ARE ANALYSTS MISUNDERSTOOD?
Though their relationships with analysts are largely governed by the restrictions imposed by Reg FD, company IR specialists say today's analysts are intelligent, hard-working, and ethical. Most of them have backgrounds in accounting and finance, and many, like Vendetti and Huber, have years of experience inside the healthcare industry. The perception among many novice investors that Wall Street runs on so-called "inside information" couldn't be more wrong, say analysts and company officials alike.
"People think that analysts are trying to get an edge with inside information," says MacHatton. "Their real objective is simply to understand the industry and our business better so that they can make an accurate evaluation."
"As we call on physicians in the industry to tap their knowledge and vision, I hope they will recognize that stock analysts do provide a valuable service in return," Hamill concludes. "Hopefully, through our work we can help direct investor funds to companies that provide the best service to physicians, and/or products that meet large, unmet needs in patient care.

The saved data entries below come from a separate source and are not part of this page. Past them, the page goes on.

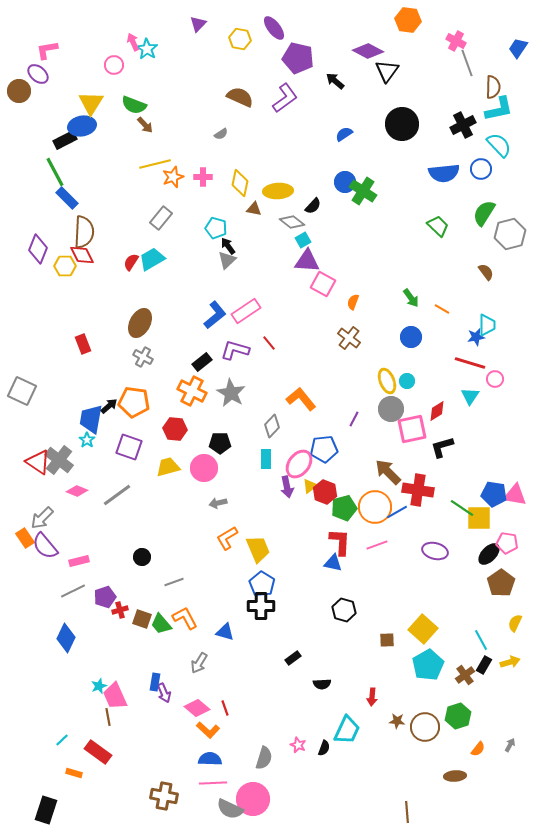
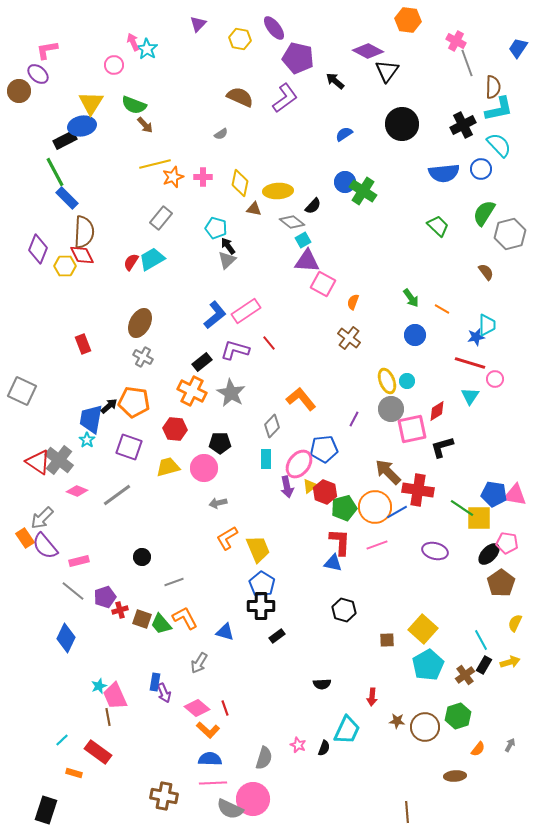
blue circle at (411, 337): moved 4 px right, 2 px up
gray line at (73, 591): rotated 65 degrees clockwise
black rectangle at (293, 658): moved 16 px left, 22 px up
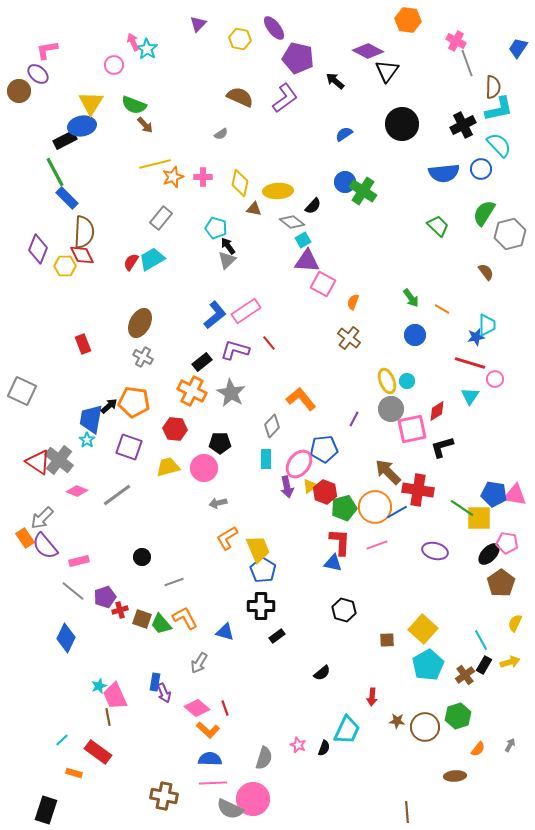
blue pentagon at (262, 584): moved 1 px right, 14 px up
black semicircle at (322, 684): moved 11 px up; rotated 36 degrees counterclockwise
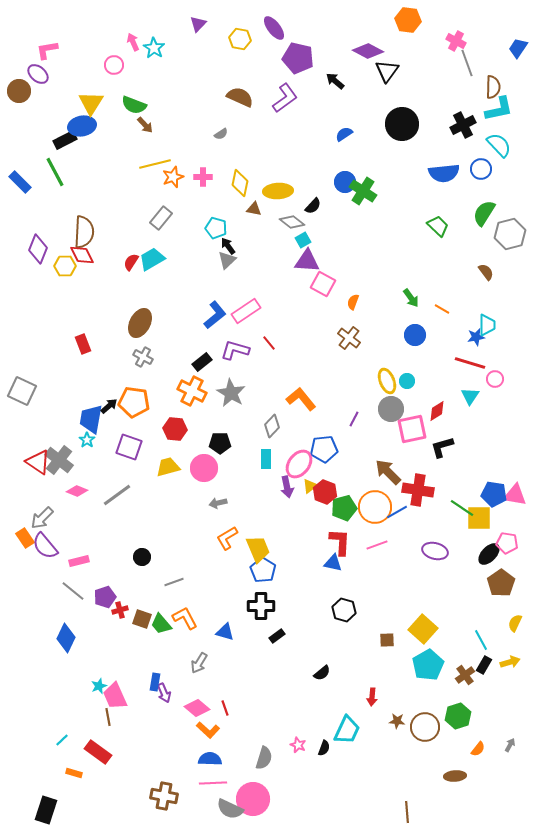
cyan star at (147, 49): moved 7 px right, 1 px up
blue rectangle at (67, 198): moved 47 px left, 16 px up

Such companies typically provide the greatest financial rewards in the long run."
AN ANALYST'S REPORT
|Theodore Huber, the equity analyst who follows ophthalmology-related stocks for Wachovia Securities, puts out a weekly e-mailed newsletter called Eye on Ophthalmology reporting on news with the ophthalmic community. As a sample of the product of analysts' research, below is a short excerpt from a January newsletter on his overall outlook for 2005:
2005 - A Stronger New Product Year
ZyLet (Bausch & Lomb) and Macugen (Eyetech) are FDA approved and expected to launch shortly. We expect Retisert for treatment of uveitis (Bausch & Lomb) by midyear. Several filed new drug applications (NDAs) represent possible but lower probability product launches, including Alcon's Retaane for treatment of wet AMD, a ciprofloxacin/dexamethasone combination drug from Alcon, and combination prostaglandin/timolol drugs for treatment of glaucoma from Alcon, Allergan, and Pfizer. Though Alcon's once-daily ocular antiallergy formulation,
Patanol QD, was FDA approved on December 22, 2004, Alcon is not committed to a 2005 launch given its weaker label relative to the original formulation.
Product Cycles Drive Growth - In Time
Given the time it takes for new products to gain traction, we expect this 2005 crop of products to drive more growth in 2006. With difficult comps in glaucoma treatment categories, declining domestic trends in the anti-infective categories, and no 2004 launches, we expect global ophthalmic revenue growth to drop a few points in 2005. Longer term, we expect sustainable double-digit growth in ophthalmic pharma, given major unmet developed-world clinical needs in dry eye and AMD, and untreated glaucoma in the developing world, all propelled by the positive tide of an aging population.